これはまず、「相当に面白く、しかもウェルメイドな作品」だ。今まで読んだ今年のブッカー賞候補作の中でも飛び抜けて面白い。印象的なカバー絵だけで選ぶ「見てくれ買い」、今回は大成功でした!
こういうストーリー重視型の小説の場合、ともすると人物の造形や心理・情景描写が紋切り型になりがちなものだが、本書にはそういう欠点はない。むろん、ある程度の類型化は認められるものの、「定石を定石と感じさせない」さまざまな工夫が奏功している。

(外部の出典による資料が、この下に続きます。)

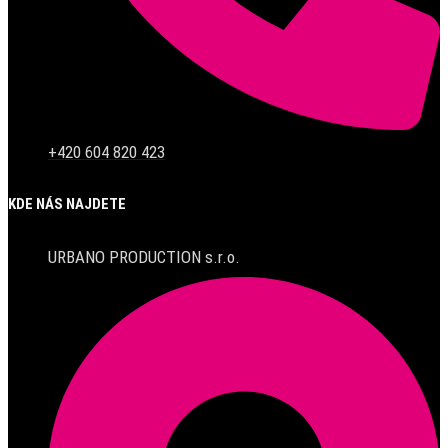
+420 604 820 423
KDE NÁS NAJDETE
URBANO PRODUCTION s.r.o.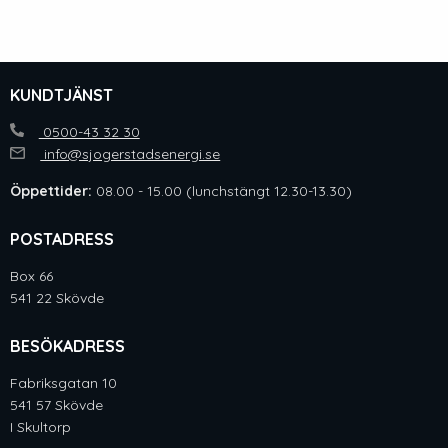
KUNDTJÄNST
0500-43 32 30
info@sjogerstadsenergi.se
Öppettider:
08.00 - 15.00 (lunchstängt 12.30-13.30)
POSTADRESS
Box 66
541 22 Skövde
BESÖKADRESS
Fabriksgatan 10
541 57 Skövde
I Skultorp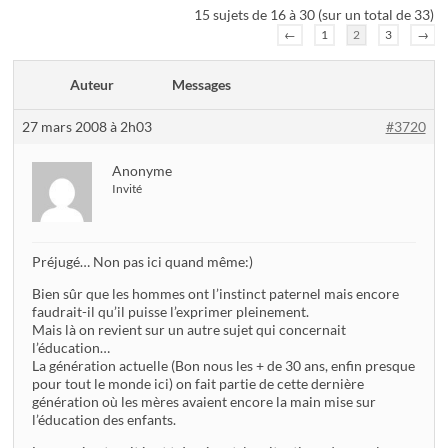
15 sujets de 16 à 30 (sur un total de 33)
←
1
2
3
→
Auteur
Messages
27 mars 2008 à 2h03
#3720
Anonyme
Invité
Préjugé… Non pas ici quand même:)
Bien sûr que les hommes ont l’instinct paternel mais encore
faudrait-il qu’il puisse l’exprimer pleinement.
Mais là on revient sur un autre sujet qui concernait
l’éducation…
La génération actuelle (Bon nous les + de 30 ans, enfin presque
pour tout le monde ici) on fait partie de cette dernière
génération où les mères avaient encore la main mise sur
l’éducation des enfants.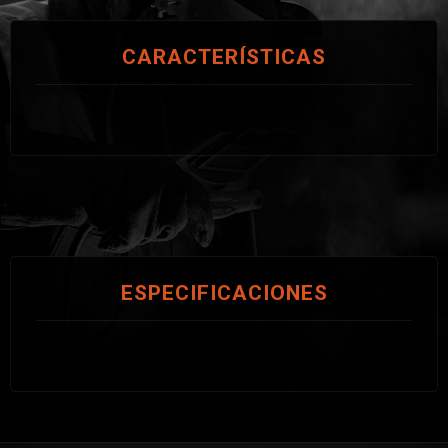
CARACTERÍSTICAS
ESPECIFICACIONES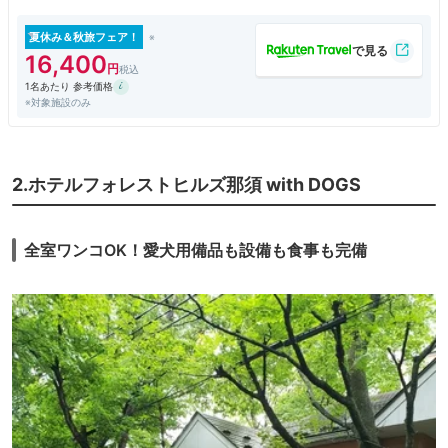
入るのに行列ができていました。
夏休み＆秋旅フェア！
16,400
1名あたり 参考価格
※対象施設のみ
2.ホテルフォレストヒルズ那須 with DOGS
全室ワンコOK！愛犬用備品も設備も食事も完備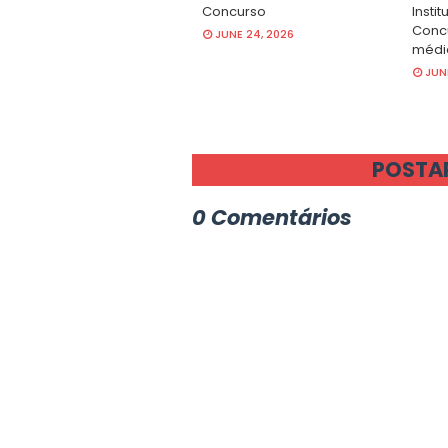
Concurso
Insti
Concu
JUNE 24, 2026
médio
JUN
POSTA
0 Comentários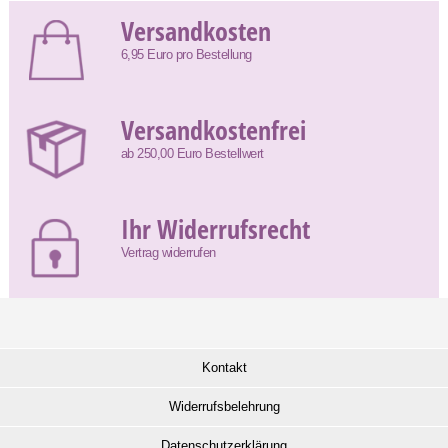
Versandkosten
6,95 Euro pro Bestellung
Versandkostenfrei
ab 250,00 Euro Bestellwert
Ihr Widerrufsrecht
Vertrag widerrufen
Kontakt
Widerrufsbelehrung
Datenschutzerklärung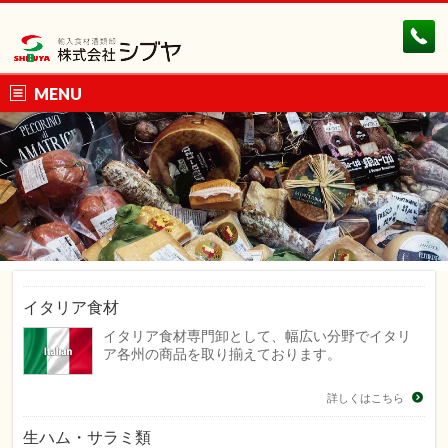
MENU
イタリア食材
イタリア食材専門卸として、幅広い分野でイタリ
ア各州の商品を取り揃えております。
詳しくはこちら
生ハム・サラミ類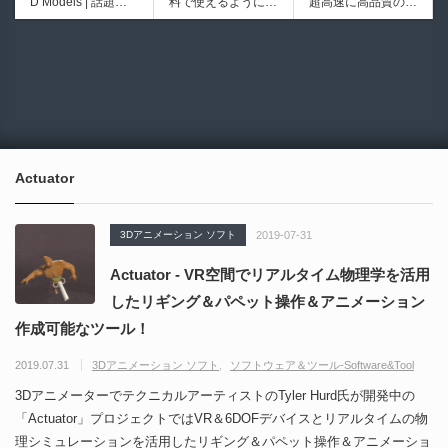
D Models | 話題の
料で使えるようにな
超高速に高品質のク
シピブック パーツ
ブループリントライ
ゲーム『NTE（Nev
ったのか──3D-CA
ワッドポリゴンでリ
を組み合わせて作れ
ブラリやエディタス
6931
6017
erness to Evernes
D民主化の40年史 |
メッシュ可能なオー
る | ktk.kumamoto氏
クリプト API の機
s）』のキャラクタ
3D-CADはなぜ0円
プンソースツール！
によるUnity向けエ
能不足を補う無料＆
ー3Dモデルが公式
で使える時代になっ
MITライセンスとな
フェクト教本が202
オープンソースのU
から無料配布中！M
たのか？ CAD民主
り正式バージョンが
6年7月13日に発
nreal Engine 5プラ
MD（PMX）形式！
化の歴史を振り返る
公開！
売！
グイン！
How I Built a Duelin
Blender Buddy | AP
動画をFabSceneが
g Retractable Light
Iキー不要！Llama.c
公開！
saber V4 | 決闘も可
ppを採用し完全に
Actuator
能な伸縮式ライトセ
ローカル動作！Ble
ーバーの開発メイキ
nderのドキュメン
ング映像！
トを網羅したBlend
3Dアニメーション ソフト
2019-07-31
er向けAIエージェン
ト！無料公開！ by
Actuator - VR空間でリアルタイム物理学を活用
CGMatter
したリギング＆パペット操作＆アニメーション
作成可能なツール！
2019.07.31
3Dアニメーション ソフト
ソフトウェア＆ツール-Software&Tool
3DアニメーターでテクニカルアーティストのTyler Hurd氏が開発中の
「Actuator」プロジェクトではVR＆6DOFデバイスとリアルタイムの物
理シミュレーションを活用したリギング＆パペット操作＆アニメーショ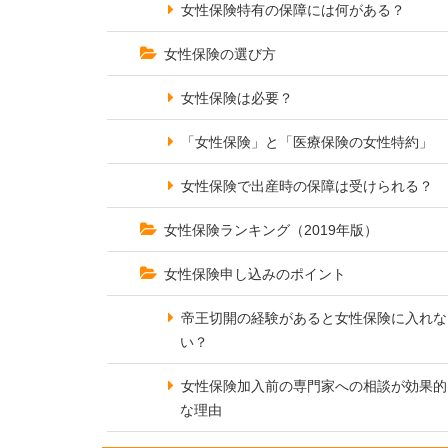
女性保険特有の保障には何がある？
女性保険の選び方
女性保険は必要？
「女性保険」と「医療保険の女性特約」
女性保険で出産時の保障は受けられる？
女性保険ランキング（2019年版）
女性保険申し込みのポイント
帝王切開の経験があると女性保険に入れな
い？
女性保険加入前の専門家への相談が効果的
な理由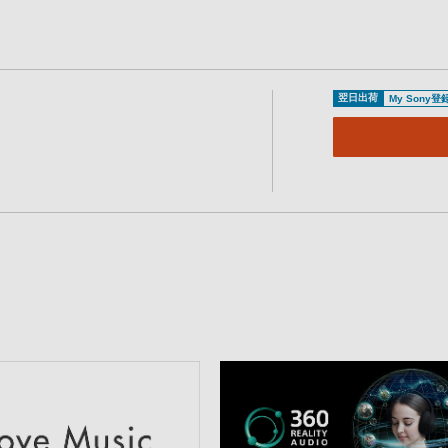
翌日出荷
My Sony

その詳細はレビューや雑感に書いたとおりだが、とにかくこれだけ念入りに仕上げられていると、ホロコーストという古びたテーマそのものも新鮮に感じられるほどだ。古い革袋にいれた新しい葡萄酒といったところだろうか。
そして何より、ここにはすこぶる人間的な現実が描かれている。「主人公の若い女家庭教師がしばしば見せる心の葛藤」、「判断の遅れや誤り、わがまま、保身といった、人間の人間であるがゆえの欠点」。これらは、映像や音声を通じてはなかなか表現することがむずかしい、まさに活字こそ最大の効果を発揮するものだ。そういう「人間的な現実」がしっかり書きこまれている点でも、本書はやはり秀作である。
だが、ブッカー賞の場合、本書のようなストーリー重視型の小説は、せいぜいショートリスト止まりのことが多い。だから、賞の行方など気にせず、「候補作の中でも飛び抜けて面白い」本書をじっくり楽しむのが得策かもしれない。